Neo4j Loading big data: Data Structures, Matrix vs Json

Question

Please take a look at one of our new features in the latest milestone of Neo4j, Cypher's LOAD CSV clause.

http://docs.neo4j.org/chunked/milestone/import-importing-data-from-a-single-csv-file.html

Generate a CSV file from the document you are analyzing that contains each unique word and its frequency. Push that CSV file to a location that can be accessed by HTTP GET from the Neo4j database server.
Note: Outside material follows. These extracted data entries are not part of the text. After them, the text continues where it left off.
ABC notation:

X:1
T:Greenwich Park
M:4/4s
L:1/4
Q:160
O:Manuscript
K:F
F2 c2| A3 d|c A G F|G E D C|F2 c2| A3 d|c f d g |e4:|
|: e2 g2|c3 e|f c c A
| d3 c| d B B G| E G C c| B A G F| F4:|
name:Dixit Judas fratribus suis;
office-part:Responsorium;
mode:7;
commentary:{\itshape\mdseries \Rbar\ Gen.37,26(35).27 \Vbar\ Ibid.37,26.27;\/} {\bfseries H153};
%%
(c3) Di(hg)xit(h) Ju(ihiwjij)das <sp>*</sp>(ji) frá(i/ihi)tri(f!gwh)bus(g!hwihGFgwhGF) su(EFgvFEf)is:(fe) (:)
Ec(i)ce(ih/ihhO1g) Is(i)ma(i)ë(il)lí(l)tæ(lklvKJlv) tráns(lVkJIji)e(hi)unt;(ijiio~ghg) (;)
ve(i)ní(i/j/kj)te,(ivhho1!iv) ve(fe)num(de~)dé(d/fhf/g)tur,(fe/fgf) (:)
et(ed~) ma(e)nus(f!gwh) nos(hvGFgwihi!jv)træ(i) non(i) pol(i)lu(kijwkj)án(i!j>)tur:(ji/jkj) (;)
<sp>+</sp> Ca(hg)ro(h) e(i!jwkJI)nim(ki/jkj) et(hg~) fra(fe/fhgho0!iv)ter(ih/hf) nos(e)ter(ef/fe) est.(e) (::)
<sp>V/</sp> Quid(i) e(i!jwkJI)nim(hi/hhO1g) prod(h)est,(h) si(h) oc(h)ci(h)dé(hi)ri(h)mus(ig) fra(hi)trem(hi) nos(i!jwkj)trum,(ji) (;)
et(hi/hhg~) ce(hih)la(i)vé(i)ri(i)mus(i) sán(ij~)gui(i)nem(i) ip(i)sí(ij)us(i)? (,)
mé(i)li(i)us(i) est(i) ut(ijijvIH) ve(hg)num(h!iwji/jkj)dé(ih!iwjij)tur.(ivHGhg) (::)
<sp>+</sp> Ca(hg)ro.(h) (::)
That Cypher query will look like this:

USING PERIODIC COMMIT
LOAD CSV WITH HEADERS FROM
    "http://localhost:8888/csv/docid-ABCD-0000001.csv"
AS csvLine
MERGE (doc:Document { id: csvLine.document_id })
MERGE (word:Word { word: csvLine.word })
MERGE (doc)-[:HAS_WORD { weight: csvLine.word_frequency }]->(word)

This query gets or creates the document node, word nodes, and then connects the two and qualifies the relationship on word frequency for each word in the document.

The header of the CSV file would be: document_id, word, word_frequency

Note: You must download the latest milestone of Neo4j (2.1.0-M01) to use LOAD CSV as of the time I'm posting this. It's not advised to use milestones for production applications.